[WHAT YOU WILL DO] Collect each line of the entries that holds the string "bathroom".

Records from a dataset
+--

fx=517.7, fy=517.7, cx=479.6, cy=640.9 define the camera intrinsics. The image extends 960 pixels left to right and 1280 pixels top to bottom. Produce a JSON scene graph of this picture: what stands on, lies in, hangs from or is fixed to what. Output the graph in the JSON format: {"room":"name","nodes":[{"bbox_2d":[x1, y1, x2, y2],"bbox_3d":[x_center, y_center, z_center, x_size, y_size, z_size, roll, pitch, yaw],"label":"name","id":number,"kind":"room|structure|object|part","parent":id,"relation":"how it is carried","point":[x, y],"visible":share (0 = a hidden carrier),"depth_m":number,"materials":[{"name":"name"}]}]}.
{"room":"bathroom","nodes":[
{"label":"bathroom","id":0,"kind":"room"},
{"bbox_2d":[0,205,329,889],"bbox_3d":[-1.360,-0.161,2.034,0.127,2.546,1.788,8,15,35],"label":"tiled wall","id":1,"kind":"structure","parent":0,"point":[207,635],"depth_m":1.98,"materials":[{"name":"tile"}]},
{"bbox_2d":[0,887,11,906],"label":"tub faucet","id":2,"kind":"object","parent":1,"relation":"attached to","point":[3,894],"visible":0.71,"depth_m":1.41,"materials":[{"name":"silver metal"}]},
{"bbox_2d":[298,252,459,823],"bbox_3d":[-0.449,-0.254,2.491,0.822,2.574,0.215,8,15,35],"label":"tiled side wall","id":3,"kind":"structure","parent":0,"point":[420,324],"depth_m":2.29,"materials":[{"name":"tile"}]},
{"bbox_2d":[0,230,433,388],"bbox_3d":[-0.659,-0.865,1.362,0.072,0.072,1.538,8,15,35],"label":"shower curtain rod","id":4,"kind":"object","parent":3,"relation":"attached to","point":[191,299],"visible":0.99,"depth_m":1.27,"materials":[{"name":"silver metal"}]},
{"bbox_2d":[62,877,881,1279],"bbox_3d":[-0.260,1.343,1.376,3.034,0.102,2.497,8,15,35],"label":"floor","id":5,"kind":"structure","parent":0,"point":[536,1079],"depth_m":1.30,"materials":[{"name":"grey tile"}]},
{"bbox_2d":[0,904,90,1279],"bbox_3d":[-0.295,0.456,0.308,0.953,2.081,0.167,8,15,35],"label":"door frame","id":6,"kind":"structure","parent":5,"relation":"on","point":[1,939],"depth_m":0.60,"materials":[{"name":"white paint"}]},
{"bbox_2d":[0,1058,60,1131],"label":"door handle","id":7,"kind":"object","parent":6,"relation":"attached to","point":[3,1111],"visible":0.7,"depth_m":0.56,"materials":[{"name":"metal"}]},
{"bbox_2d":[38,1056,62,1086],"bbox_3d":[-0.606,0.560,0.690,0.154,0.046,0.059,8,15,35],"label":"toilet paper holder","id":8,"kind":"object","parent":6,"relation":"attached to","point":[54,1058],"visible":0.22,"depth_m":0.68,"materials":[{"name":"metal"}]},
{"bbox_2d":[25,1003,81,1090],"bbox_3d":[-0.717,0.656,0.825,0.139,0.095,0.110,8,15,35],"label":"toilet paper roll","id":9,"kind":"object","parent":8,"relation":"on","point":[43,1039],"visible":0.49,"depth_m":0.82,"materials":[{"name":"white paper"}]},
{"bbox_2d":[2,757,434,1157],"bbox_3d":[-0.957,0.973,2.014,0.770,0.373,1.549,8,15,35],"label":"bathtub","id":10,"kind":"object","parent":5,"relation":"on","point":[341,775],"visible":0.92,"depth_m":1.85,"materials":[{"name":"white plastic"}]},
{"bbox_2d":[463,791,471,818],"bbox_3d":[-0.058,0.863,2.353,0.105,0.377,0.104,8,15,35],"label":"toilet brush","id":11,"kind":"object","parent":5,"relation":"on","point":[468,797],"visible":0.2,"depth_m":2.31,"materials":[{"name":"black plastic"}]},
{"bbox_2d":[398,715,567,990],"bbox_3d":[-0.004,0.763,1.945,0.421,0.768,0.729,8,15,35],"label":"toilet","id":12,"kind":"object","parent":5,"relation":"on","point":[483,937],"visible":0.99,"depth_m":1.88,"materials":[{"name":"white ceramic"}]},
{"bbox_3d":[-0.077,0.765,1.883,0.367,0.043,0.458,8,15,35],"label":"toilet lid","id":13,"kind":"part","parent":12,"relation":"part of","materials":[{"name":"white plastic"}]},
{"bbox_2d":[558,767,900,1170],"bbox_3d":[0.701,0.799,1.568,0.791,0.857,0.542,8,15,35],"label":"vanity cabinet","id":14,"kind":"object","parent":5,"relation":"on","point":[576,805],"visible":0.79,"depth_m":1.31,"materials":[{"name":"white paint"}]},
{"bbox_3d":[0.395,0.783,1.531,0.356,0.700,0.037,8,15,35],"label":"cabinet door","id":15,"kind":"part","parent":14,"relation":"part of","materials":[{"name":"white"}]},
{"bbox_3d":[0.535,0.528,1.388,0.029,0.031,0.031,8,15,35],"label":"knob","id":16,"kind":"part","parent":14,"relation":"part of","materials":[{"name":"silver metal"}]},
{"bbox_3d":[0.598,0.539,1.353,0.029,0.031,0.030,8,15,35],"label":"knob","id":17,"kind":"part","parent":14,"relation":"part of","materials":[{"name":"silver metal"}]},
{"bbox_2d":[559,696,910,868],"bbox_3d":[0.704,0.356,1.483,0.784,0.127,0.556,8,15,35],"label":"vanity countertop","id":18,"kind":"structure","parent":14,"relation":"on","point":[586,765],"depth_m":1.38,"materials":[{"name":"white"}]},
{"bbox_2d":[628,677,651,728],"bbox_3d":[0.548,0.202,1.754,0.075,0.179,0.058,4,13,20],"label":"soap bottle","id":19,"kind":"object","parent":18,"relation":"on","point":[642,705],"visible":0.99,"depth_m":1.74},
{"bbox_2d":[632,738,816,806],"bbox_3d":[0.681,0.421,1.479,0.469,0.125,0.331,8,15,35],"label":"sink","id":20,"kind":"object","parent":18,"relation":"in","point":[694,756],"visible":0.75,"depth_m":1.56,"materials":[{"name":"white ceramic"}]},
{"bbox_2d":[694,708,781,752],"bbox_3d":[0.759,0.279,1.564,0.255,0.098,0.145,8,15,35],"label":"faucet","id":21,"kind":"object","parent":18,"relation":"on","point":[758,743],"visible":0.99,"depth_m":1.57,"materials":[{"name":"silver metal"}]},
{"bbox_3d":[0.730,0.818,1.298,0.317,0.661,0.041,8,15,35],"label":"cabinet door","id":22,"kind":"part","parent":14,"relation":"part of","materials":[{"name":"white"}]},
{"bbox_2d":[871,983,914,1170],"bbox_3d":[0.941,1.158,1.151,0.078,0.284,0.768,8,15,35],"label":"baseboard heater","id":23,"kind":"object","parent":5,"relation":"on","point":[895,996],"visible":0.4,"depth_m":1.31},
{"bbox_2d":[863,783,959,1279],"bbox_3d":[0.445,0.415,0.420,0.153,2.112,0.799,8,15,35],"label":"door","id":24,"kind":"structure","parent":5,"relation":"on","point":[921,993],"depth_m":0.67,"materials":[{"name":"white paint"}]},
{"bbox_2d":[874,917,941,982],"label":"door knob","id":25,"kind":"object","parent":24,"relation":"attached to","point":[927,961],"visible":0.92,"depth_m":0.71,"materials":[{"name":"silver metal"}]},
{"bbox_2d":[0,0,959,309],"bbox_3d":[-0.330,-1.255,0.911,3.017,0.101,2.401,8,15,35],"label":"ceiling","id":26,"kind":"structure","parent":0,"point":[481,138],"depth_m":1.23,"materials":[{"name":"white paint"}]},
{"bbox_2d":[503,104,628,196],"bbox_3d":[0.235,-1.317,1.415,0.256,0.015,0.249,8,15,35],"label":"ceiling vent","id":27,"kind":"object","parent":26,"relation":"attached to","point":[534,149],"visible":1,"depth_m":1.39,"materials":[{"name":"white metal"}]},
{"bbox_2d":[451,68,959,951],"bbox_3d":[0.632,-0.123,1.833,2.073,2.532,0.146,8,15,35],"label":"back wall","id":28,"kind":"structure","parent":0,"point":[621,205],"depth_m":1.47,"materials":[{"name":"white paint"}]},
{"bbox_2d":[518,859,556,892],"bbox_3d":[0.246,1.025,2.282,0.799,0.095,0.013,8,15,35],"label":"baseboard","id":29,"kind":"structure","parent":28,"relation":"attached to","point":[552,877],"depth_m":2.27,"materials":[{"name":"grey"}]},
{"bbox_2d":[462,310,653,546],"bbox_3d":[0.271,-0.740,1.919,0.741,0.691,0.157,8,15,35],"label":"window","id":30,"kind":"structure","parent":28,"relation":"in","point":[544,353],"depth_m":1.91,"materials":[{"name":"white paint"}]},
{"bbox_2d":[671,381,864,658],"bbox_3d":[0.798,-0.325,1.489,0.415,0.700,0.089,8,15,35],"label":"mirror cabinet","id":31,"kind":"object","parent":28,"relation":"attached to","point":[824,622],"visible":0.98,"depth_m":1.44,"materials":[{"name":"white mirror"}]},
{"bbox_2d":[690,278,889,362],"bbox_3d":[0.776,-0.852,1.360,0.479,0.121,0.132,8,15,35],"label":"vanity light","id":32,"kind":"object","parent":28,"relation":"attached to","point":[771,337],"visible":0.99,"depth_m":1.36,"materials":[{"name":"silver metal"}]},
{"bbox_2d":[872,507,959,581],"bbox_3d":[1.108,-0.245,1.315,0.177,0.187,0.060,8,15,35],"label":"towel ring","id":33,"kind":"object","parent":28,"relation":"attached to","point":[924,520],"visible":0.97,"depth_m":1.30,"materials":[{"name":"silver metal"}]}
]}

+--

[WRITTEN RESPONSE]
{"room":"bathroom","nodes":[
{"label":"bathroom","id":0,"kind":"room"},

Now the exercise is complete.